Светлый фон

Здесь стоял низкий садовый столик и плетеные кресла. Сели друг против друга. Стась бросил пачку «Уинстона» на стол.

— Богато живешь, — с ехидной насмешливостью сказал Димка. Он смотрел в сторону, поверх кудрявого ковра парка, который начинался сразу за двором дома и тянулся вдоль улицы, где мелькали редкие машины.

— Как тебе живется, Дима? — нарушил молчание Стась. — В институт так и не думаешь?

— Нет, не думаю.

— Боишься, помешает рабочему званию?

— Нет, не боюсь. У нас есть и с дипломами, а работягами вкалывают.

— Не мешает, значит?

— Нет, — вдруг улыбнулся Димка. — Но и особой помощи от него не видно.

— Ну, если судить по-твоему, то можно и не обременять себя высшим образованием.
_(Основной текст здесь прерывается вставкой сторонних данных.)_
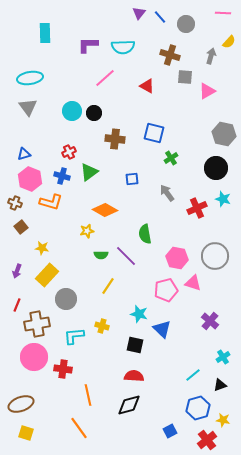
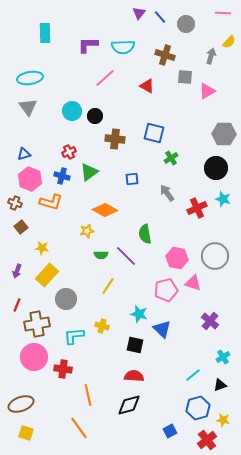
brown cross at (170, 55): moved 5 px left
black circle at (94, 113): moved 1 px right, 3 px down
gray hexagon at (224, 134): rotated 10 degrees counterclockwise
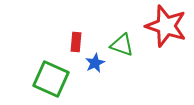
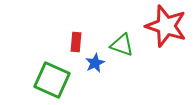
green square: moved 1 px right, 1 px down
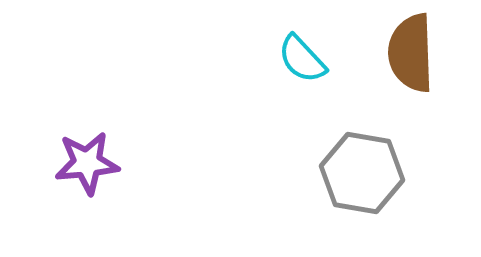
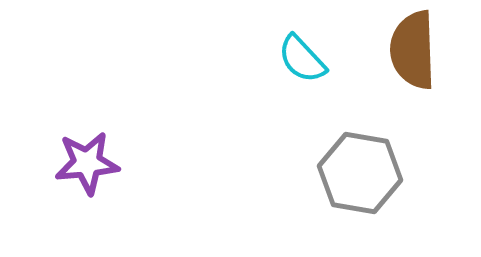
brown semicircle: moved 2 px right, 3 px up
gray hexagon: moved 2 px left
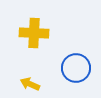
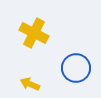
yellow cross: rotated 24 degrees clockwise
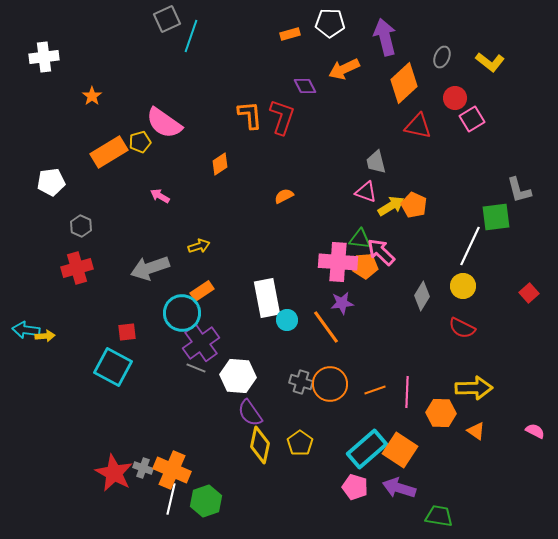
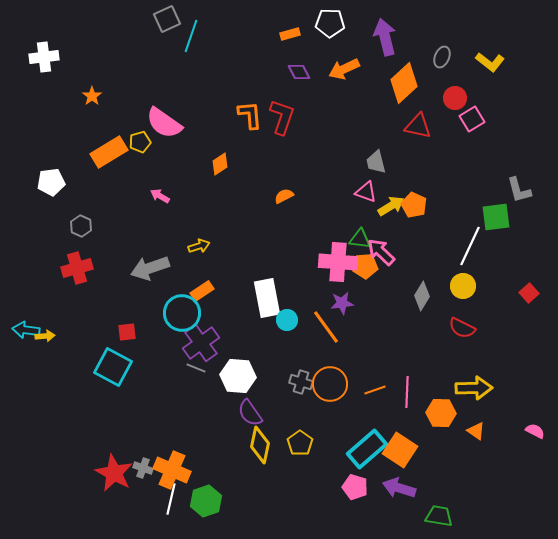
purple diamond at (305, 86): moved 6 px left, 14 px up
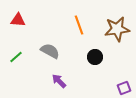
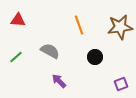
brown star: moved 3 px right, 2 px up
purple square: moved 3 px left, 4 px up
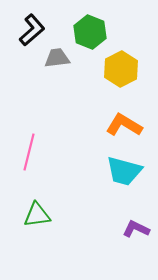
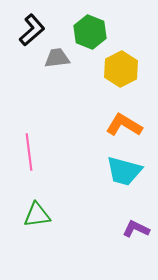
pink line: rotated 21 degrees counterclockwise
— Для рабочего человека лучше без суеты, — опять ухмыльнулся Димка. Лицо совсем оттаяло и стало участливо-добрым. — Знаешь, я пойду пивка принесу. — Он пружинисто поднялся.

Стась удобнее расположился в кресле, со смаком вдохнул свежий воздух и, обнимая глазами все: и небо в легких облаках, и зеленые макушки деревьев, и высившиеся вокруг новые дома, — сказал:

— Хорошо-то как… Как хорошо дома…

Он понимал, что теперь ему все реже и реже придется бывать здесь. Жизнь давно оторвала его от родителей, брата, этого милого уюта и несет все дальше и дальше в сторону. Он и от себя-то уходит, потому что в родителях, брате, этом родном домашнем уюте весь он сам. Здесь вся его прожитая жизнь. А теперь она кончилась, и он будто оказался на льдине, которую оторвало от берега и уносит в море.

Стась почти год пробыл в Заполярье, и там ни разу ему не было так хорошо, как сейчас. Интересная, захватывающая работа, милые, славные коллеги по службе, друзья, но все это другое… тоже его, но другое.

Его будто разрубили надвое. Одна половина осталась здесь, а другая — там, в теперь уже  е г о  Заполярье. И чем дальше станут отдаляться эти две половины его жизни, тем беднее будет он сам, пока не создаст свою семью. А с этим как-то непонятно, зыбко…

Год маялись, пока Вита оканчивала консерваторию. Теперь вроде бы все позади. «Но куда ж она, москвичка, поедет из Москвы, из своей квартиры?» — слышал Стась истеричный крик своей тещи, и у него холодели руки. Ему было тяжело не от этого крика и злого взгляда тещи, а от того, что сама Вита еще больше маменьки боится покинуть Москву, боится расстаться со своей благополучной жизнью, страшится начинать новую, неизведанную, из которой еще «неизвестно, что получится», — опять же слова распрекрасной тещи.

Да разве он сам не понимает как непросто обрывать привычное? Разве он не остался бы вот здесь, подле родителей?.. Но ведь нельзя же! Прав отец: под родительским крылом весь век не просидишь. Надо решаться. Такова жизнь.